A Virginia-based ex-Pentagon official said FBI agents were knocking at his door at 6:30 am in May, cited by Medium.com. Maloof had travelled to Mashhad in northeast Iran to attend last year's NHC and was one of the guests invited to the next conference which is to be held in the Lebanese capital of Beirut in September. The agents, however, warned him of consequences if he decides to attend.
In July, the FBI reportedly sent agents to the Florida home of Scott Rickard, a former translator with the US Air Force and the US National Security Agency (NSA) who once attended New Horizon, also warning him to skip the conference or face arrest.
The bureau also reportedly approached former State Department diplomat J. Michael Springmann, asking him over the phone to attend a meeting and answer a few questions about the conference, but he turned down the request. Vernellia Randall, an African American academic who wrote the book "Dying while Black," and who attended the conference in Tehran in 2015, was also visited by the FBI.

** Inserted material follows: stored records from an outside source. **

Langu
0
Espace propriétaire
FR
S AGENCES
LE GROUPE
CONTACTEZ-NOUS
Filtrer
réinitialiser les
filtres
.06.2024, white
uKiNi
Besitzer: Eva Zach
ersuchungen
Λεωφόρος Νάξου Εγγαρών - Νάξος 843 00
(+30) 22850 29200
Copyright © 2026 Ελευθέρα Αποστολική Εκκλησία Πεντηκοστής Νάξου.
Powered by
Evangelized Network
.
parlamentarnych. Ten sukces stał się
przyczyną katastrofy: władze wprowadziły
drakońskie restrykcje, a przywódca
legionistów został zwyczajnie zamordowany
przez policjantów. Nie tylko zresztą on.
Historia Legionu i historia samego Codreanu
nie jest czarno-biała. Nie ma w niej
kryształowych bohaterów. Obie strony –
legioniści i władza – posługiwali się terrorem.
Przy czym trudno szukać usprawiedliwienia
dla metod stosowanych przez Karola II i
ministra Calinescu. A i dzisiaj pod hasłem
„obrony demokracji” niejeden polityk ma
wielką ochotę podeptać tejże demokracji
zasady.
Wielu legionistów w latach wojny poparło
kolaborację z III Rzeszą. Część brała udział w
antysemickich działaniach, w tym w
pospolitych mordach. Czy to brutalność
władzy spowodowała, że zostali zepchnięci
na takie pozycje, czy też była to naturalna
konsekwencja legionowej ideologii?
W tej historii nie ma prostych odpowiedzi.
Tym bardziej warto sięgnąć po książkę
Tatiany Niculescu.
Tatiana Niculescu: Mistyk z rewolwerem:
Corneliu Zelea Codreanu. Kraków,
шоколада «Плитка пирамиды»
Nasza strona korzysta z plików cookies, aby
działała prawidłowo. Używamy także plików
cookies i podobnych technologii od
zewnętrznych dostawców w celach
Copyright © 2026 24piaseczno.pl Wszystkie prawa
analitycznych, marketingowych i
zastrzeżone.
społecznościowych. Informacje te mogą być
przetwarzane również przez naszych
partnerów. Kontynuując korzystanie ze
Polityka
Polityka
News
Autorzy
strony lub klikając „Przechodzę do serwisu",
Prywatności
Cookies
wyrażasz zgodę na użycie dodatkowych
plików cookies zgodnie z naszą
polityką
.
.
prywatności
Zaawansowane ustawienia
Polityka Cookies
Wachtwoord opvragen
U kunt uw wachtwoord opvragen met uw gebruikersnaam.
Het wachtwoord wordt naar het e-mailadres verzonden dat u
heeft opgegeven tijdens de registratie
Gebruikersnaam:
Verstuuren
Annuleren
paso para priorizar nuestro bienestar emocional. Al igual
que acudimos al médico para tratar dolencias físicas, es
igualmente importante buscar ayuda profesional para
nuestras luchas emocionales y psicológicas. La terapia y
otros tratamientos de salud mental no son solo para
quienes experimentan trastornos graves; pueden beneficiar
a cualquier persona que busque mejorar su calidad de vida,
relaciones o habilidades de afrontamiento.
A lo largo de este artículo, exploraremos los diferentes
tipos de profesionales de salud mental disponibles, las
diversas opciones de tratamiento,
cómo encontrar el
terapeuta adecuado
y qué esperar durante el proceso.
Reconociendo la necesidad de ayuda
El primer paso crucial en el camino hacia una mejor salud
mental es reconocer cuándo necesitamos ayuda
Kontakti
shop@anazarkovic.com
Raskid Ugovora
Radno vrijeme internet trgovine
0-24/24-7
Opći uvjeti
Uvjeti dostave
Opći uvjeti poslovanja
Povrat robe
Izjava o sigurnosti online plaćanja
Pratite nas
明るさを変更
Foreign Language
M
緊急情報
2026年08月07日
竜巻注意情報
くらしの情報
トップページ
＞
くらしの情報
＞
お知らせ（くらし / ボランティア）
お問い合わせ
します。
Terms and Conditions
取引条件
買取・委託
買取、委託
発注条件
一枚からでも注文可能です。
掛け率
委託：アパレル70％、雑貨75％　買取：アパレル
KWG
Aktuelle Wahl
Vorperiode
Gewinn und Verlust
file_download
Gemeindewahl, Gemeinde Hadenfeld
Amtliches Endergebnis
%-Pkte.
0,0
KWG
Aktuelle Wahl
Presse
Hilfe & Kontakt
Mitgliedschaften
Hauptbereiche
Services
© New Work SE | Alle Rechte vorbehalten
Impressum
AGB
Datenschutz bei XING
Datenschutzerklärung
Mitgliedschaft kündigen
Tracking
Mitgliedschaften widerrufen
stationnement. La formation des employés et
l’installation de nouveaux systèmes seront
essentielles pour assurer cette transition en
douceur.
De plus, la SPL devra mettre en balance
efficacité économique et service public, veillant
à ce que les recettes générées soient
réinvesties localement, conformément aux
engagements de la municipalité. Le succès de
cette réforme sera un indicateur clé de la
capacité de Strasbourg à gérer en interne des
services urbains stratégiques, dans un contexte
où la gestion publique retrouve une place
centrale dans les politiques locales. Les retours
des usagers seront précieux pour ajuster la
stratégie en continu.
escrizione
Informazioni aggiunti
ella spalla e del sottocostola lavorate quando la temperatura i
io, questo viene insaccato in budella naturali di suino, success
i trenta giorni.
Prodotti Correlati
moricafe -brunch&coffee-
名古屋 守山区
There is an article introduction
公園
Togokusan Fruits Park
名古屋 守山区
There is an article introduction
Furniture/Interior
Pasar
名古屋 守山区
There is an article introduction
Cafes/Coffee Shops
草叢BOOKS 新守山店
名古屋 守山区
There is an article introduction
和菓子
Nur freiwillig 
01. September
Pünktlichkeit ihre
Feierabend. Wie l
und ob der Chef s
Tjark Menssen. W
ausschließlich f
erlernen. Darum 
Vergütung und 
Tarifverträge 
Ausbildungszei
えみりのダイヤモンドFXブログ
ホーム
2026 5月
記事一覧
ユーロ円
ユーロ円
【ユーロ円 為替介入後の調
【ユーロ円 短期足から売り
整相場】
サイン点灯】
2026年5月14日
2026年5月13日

Hicks said the FBI’s intimidation techniques set a “new low” in America’s approach to its relationship with Tel Aviv, where it has constantly backed the regime despite its many atrocities against the people of Palestine, Lebanon and more recently Syria. Later Hicks told Press TV that the FBI turned up at his door and warned him that New Horizon was being held by what they called “Iranian intelligence” without giving any evidence.
Nader Talebzadeh, the renowned Iranian intellectual and journalist who chairs the New Horizon organization, has filed a petition with the Treasury, appealing the decision.
“The consequence of your highly inaccurate and inflammatory allegations have had the result of seriously damaging our reputation, costing us a major loss of business and longtime friendships,” he wrote in the petition, adding that the NHC is a forum for free thought and expression of these thoughts.